Exploring a Data Distribution

Figure 4.2 shows a histogram of the loan-to-value ratios. The histogram reveals features of the ratio distribution, such as its skewness and the peak at 0.175, which are not evident from the tables in the previous example. The following statements create the histogram:

ods graphics off;
title 'Home Loan Analysis';
proc univariate data=HomeLoans noprint;
   histogram LoanToValueRatio;
   inset n = 'Number of Homes' / position=ne;
run;

By default, PROC UNIVARIATE produces traditional graphics output, and the basic appearance of the histogram is determined by the prevailing ODS style. The NOPRINT option suppresses the display of summary statistics. The INSET statement inserts the total number of analyzed home loans in the upper right (northeast) corner of the plot.

Figure 4.2: Histogram for Loan-to-Value Ratio


The data set HomeLoans contains a variable named LoanType that classifies the loans into two types: Gold and Platinum.
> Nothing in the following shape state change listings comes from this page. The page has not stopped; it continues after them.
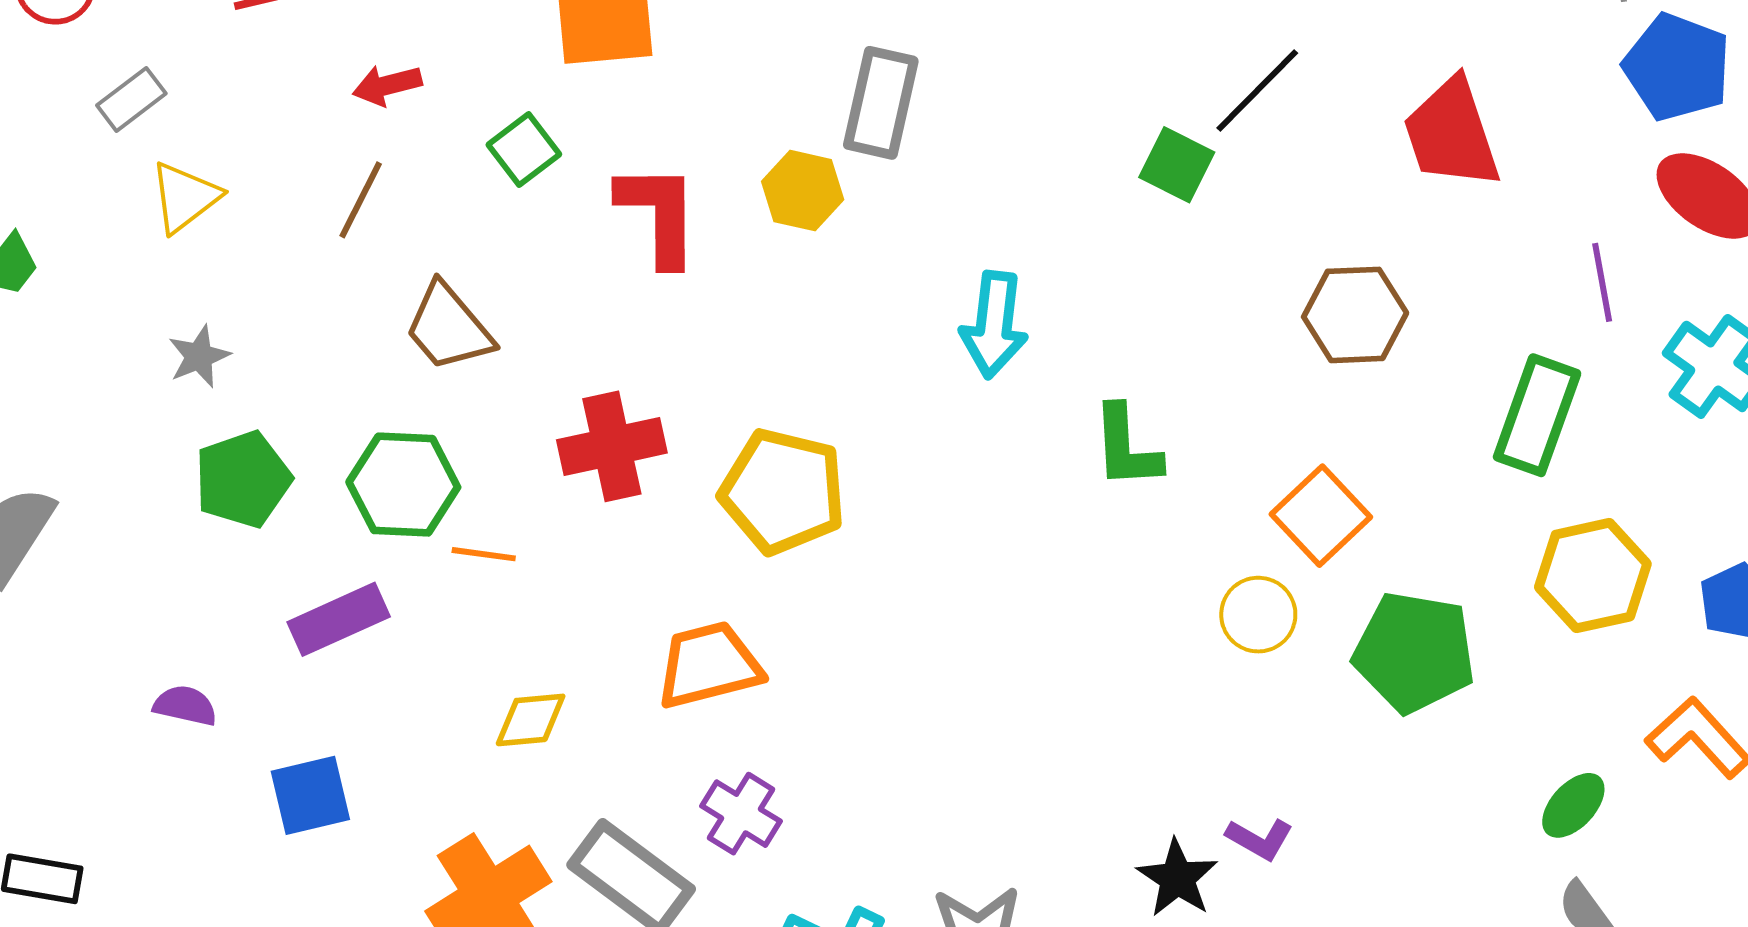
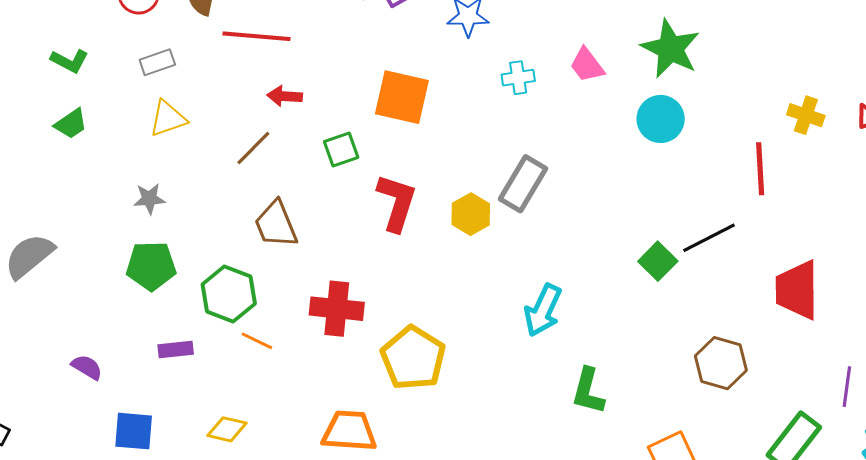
purple rectangle: (339, 619) -> (176, 349), size x0.7
yellow diamond: (531, 720) -> (227, 429), moved

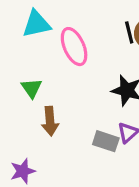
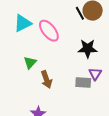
green triangle: (32, 88) -> (30, 63), turned 32

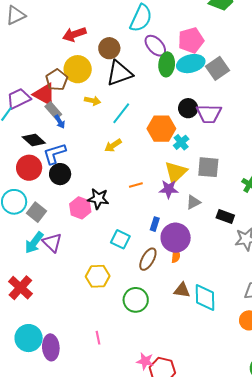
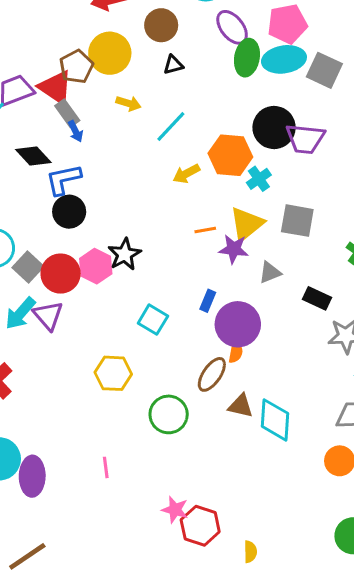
gray square: (218, 68) -> (324, 70), turned -35
black triangle: (119, 73) -> (173, 65), size x0.5
black circle: (188, 108) -> (274, 127), size x1.4
yellow arrow: (113, 145) -> (186, 174), moved
red circle: (29, 168) -> (61, 274), moved
orange line: (136, 185) -> (205, 230), moved
black star: (98, 199) -> (125, 254), turned 30
brown ellipse: (148, 259) -> (212, 374), moved

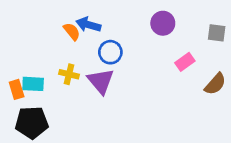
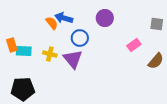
purple circle: (163, 23) -> (105, 18), moved
cyan rectangle: (33, 84) -> (24, 51), moved
orange rectangle: (17, 89) -> (12, 45), moved

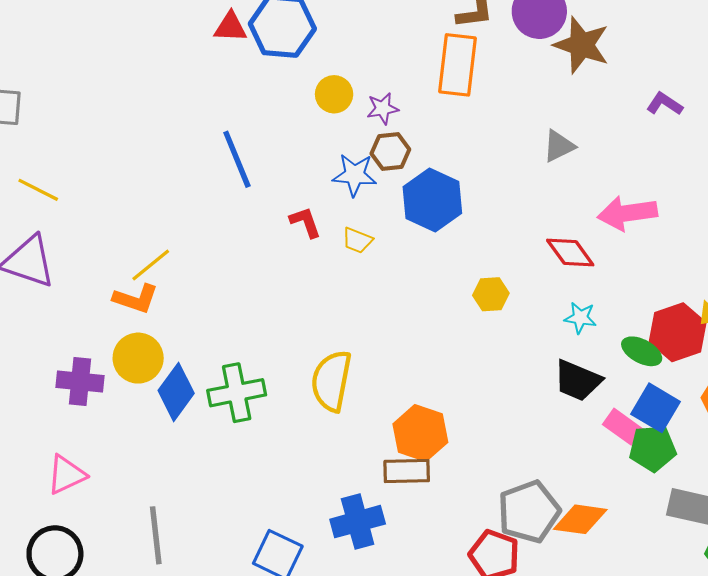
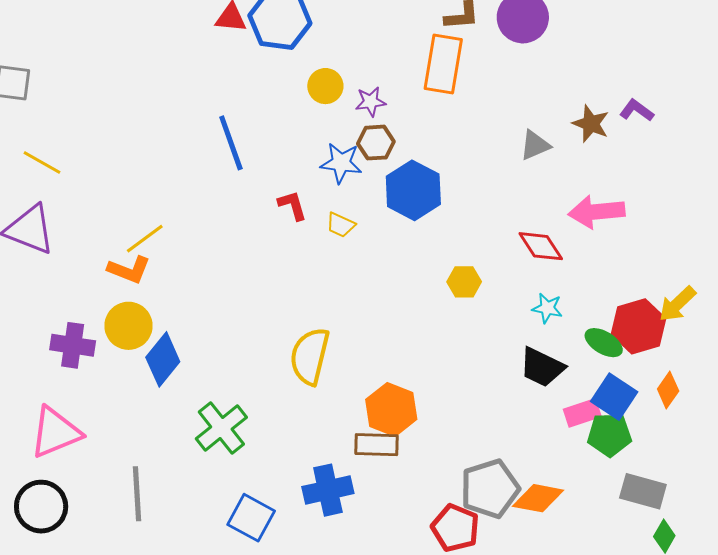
brown star: (582, 45) -> (591, 124), moved, size x0.7
green cross: (237, 393) -> (221, 428), moved, turned -30
pink rectangle: (623, 427) -> (582, 413), turned -57
pink triangle: (66, 475) -> (55, 432), size x1.4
It is useful to compare the distributions of LoanToValueRatio for the two types. The following statements request quantiles for each distribution and a comparative histogram, which are shown in Figure 4.3 and Figure 4.4.

title 'Comparison of Loan Types';
options nogstyle;
ods select Quantiles MyHist;
proc univariate data=HomeLoans;
   var LoanToValueRatio;
   class LoanType;
   histogram LoanToValueRatio / kernel(color=red)
                                cfill=ltgray
                                name='MyHist';
   inset n='Number of Homes' median='Median Ratio' (5.3) / position=ne;
   label LoanType = 'Type of Loan';
run;
options gstyle;

The ODS SELECT statement restricts the default output to the tables of quantiles and the graph produced by the HISTOGRAM statement, which is identified by the value specified by the NAME= option. The CLASS statement specifies LoanType as a classification variable for the quantile computations and comparative histogram. The KERNEL option adds a smooth nonparametric estimate of the ratio density to each histogram. The INSET statement specifies summary statistics to be displayed directly in the graph.
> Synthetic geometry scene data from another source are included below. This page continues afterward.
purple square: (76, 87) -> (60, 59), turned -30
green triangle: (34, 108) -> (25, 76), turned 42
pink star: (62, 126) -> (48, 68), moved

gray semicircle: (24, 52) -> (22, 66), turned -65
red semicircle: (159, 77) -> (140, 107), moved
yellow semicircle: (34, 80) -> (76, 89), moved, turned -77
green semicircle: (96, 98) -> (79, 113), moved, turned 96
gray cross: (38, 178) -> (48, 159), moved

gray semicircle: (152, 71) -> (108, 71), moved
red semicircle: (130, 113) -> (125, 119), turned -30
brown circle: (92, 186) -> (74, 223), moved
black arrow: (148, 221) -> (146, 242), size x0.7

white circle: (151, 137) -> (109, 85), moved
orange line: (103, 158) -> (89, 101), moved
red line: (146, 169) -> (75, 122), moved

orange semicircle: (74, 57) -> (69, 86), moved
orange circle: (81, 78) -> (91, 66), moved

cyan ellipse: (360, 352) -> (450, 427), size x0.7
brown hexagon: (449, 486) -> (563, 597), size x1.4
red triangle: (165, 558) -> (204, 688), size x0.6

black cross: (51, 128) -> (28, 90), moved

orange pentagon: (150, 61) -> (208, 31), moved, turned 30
The NOGSTYLE system option specifies that the ODS style not influence the appearance of the histogram. Instead, the CFILL= option determines the color of the histogram bars and the COLOR= option specifies the color of the kernel density curve.

Figure 4.3: Quantiles for Loan-to-Value Ratio

Comparison of Loan Types

The UNIVARIATE Procedure
Variable: LoanToValueRatio (Loan to Value Ratio)
LoanType = Gold

Quantiles (Definition 5)
Level Quantile
100% Max 1.0617647
99% 0.8974576
95% 0.6385908
90% 0.4471369
75% Q3 0.2985099
50% Median 0.2217033
25% Q1 0.1734568
10% 0.1411130
5% 0.1213079
1% 0.0942167
0% Min 0.0651786

Comparison of Loan Types

The UNIVARIATE Procedure
Variable: LoanToValueRatio (Loan to Value Ratio)
LoanType = Platinum

Quantiles (Definition 5)
Level Quantile
100% Max 1.312981
99% 1.050000
95% 0.691803
90% 0.549273
75% Q3 0.430160
50% Median 0.366168
25% Q1 0.314452
10% 0.273670
5% 0.253124
1% 0.231114
0% Min 0.215504


The output in Figure 4.3 shows that the median ratio for Platinum loans (0.366) is greater than the median ratio for Gold loans (0.222). The comparative histogram in Figure 4.4 enables you to compare the two distributions more easily. It shows that the ratio distributions are similar except for a shift of about 0.14.

Figure 4.4: Comparative Histogram for Loan-to-Value Ratio


A sample program for this example, univar1.sas, is available in the SAS Sample Library for Base SAS software.